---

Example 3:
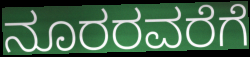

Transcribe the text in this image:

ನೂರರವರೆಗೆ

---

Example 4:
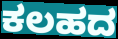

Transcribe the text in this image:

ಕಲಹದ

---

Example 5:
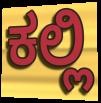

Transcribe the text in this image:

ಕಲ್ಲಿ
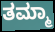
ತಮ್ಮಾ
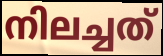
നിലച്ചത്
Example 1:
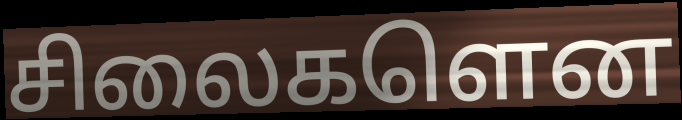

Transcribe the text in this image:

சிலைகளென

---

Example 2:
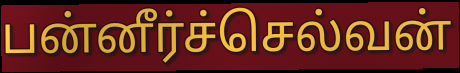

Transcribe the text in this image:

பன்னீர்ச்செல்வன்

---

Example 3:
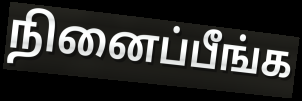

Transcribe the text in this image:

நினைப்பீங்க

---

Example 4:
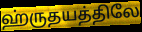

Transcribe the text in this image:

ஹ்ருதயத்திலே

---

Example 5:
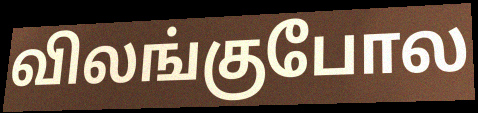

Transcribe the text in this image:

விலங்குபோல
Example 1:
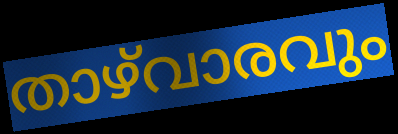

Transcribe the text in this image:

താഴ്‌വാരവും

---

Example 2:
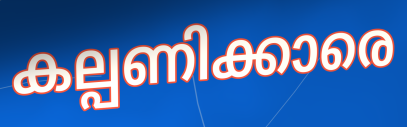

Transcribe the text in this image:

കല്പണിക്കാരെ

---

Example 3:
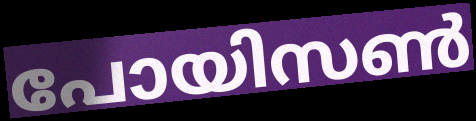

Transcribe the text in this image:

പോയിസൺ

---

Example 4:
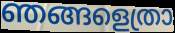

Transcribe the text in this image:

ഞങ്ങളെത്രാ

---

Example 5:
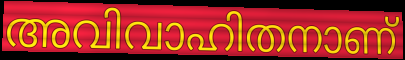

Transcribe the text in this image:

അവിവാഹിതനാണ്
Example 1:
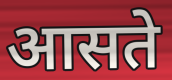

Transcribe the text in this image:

▶ _WHAT NEEDS TO BE DONE_
Return every entry above word for word, and include no images.

▶ _YOUR SOLUTION_
---

Example 3:

Transcribe the text in this image:

ನೂರರವರೆಗೆ

---

Example 4:

Transcribe the text in this image:

ಕಲಹದ

---

Example 5:

Transcribe the text in this image:

ಕಲ್ಲಿ
ತಮ್ಮಾ
നിലച്ചത്
Example 1:

Transcribe the text in this image:

சிலைகளென

---

Example 2:

Transcribe the text in this image:

பன்னீர்ச்செல்வன்

---

Example 3:

Transcribe the text in this image:

நினைப்பீங்க

---

Example 4:

Transcribe the text in this image:

ஹ்ருதயத்திலே

---

Example 5:

Transcribe the text in this image:

விலங்குபோல
Example 1:

Transcribe the text in this image:

താഴ്‌വാരവും

---

Example 2:

Transcribe the text in this image:

കല്പണിക്കാരെ

---

Example 3:

Transcribe the text in this image:

പോയിസൺ

---

Example 4:

Transcribe the text in this image:

ഞങ്ങളെത്രാ

---

Example 5:

Transcribe the text in this image:

അവിവാഹിതനാണ്
Example 1:

Transcribe the text in this image:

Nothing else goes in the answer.